Instruções da tarefa:
No trecho sobre o congresso de direito eleitoral, quem mediou o debate?

Trecho:

────────────────────────────────────────

O procurador regional eleitoral de São Paulo, Paulo Taubemblatt, afirmou que o processo eleitoral é curto demais para resolver o problema do crime organizado. A declaração foi feita durante o 3º Congresso Paulista de Direito Eleitoral, realizado pela OAB-SP nesta sexta-feira (8).
“O processo eleitoral se desenvolve em dois meses praticamente [considerando até o primeiro turno]. E não dá tempo resolver o problema do crime organizado em dois meses”, disse Taubemblatt. Ele ponderou que o Ministério Público está tomando medidas para combater a influência do crime nas eleições, mas destacou a complexidade do tema.
O debate contou com a presença do presidente do TRE-SP, Encinas Manfré, e foi mediado pelo advogado Ricardo Vita Porto. O procurador paulista Marcio Sergio Christino também participou do evento.

────────────────────────────────────────

Itens armazenados do conjunto de dados:
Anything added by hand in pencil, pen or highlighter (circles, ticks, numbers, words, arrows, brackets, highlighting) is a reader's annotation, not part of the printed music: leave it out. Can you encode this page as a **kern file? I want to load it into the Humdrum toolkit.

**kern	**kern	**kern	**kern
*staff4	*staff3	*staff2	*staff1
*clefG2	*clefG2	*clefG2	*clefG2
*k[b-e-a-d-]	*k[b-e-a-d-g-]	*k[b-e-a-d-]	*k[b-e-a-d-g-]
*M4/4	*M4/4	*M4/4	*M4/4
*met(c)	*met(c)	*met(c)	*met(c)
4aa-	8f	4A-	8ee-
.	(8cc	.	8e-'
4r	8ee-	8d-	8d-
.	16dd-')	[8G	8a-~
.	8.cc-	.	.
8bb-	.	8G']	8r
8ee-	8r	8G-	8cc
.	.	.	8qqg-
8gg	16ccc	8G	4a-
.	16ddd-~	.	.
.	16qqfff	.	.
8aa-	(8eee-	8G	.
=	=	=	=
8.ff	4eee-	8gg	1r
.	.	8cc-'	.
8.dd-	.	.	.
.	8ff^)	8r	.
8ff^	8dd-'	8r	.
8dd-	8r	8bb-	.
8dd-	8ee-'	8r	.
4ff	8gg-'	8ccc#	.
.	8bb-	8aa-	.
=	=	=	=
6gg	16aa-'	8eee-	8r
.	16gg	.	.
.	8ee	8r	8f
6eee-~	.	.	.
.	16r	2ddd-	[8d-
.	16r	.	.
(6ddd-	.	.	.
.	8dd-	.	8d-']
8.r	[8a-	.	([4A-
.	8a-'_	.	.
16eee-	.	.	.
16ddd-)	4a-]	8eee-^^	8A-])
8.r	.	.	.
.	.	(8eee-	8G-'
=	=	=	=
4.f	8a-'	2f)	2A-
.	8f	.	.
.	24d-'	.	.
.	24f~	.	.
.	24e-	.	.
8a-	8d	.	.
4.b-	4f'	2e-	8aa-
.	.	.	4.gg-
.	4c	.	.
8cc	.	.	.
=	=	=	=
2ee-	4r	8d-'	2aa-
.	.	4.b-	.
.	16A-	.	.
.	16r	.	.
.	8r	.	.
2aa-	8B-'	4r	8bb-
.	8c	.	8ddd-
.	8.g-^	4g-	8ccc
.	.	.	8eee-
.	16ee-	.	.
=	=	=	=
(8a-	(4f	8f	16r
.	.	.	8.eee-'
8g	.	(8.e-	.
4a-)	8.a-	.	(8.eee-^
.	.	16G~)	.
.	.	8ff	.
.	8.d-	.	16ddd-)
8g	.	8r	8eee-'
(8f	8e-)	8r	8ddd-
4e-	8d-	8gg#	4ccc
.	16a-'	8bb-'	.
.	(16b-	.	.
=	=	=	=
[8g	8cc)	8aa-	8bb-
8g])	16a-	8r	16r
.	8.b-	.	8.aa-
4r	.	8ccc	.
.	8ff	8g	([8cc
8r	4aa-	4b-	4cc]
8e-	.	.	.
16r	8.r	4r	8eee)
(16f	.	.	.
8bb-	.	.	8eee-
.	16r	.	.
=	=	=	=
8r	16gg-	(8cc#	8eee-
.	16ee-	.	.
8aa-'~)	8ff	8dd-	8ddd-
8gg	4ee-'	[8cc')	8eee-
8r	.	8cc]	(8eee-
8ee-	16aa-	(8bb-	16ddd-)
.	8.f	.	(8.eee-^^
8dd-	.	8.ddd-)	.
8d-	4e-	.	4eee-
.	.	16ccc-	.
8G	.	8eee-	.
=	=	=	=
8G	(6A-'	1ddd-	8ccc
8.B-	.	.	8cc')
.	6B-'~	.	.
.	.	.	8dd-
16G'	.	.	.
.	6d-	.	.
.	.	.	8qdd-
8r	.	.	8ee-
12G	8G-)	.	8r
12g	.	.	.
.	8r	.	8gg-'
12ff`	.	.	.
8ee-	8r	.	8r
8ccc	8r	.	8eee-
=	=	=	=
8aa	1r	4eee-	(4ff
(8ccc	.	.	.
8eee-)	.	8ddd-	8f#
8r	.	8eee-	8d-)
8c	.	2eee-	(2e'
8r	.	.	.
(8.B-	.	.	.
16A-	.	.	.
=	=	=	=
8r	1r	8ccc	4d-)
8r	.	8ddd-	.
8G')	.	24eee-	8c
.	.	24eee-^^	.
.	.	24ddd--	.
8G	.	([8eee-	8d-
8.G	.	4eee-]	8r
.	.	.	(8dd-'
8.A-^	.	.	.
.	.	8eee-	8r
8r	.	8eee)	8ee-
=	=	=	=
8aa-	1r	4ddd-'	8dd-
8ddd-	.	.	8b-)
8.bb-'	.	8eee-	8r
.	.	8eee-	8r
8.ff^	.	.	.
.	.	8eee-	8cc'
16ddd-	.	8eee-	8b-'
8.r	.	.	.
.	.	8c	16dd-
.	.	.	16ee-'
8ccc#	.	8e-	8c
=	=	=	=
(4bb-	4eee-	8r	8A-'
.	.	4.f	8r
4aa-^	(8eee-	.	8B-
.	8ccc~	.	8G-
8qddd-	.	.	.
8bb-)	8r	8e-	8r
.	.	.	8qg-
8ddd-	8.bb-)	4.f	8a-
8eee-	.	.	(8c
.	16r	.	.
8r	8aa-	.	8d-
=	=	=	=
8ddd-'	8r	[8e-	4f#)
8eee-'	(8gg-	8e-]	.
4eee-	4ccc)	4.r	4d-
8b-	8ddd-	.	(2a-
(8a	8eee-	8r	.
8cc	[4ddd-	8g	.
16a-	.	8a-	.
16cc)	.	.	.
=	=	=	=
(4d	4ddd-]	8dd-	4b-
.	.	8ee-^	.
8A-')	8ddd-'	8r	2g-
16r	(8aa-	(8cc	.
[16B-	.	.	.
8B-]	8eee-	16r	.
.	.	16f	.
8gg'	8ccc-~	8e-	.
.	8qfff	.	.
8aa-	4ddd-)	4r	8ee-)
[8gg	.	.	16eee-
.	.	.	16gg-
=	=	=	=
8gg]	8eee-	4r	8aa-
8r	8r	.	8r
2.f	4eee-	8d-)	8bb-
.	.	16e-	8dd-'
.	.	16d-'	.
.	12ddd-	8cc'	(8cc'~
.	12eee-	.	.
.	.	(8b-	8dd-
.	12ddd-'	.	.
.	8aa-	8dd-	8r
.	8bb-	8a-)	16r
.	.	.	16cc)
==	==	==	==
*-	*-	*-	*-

────────────────────────────────────────

Resposta:
O advogado Ricardo Vita Porto.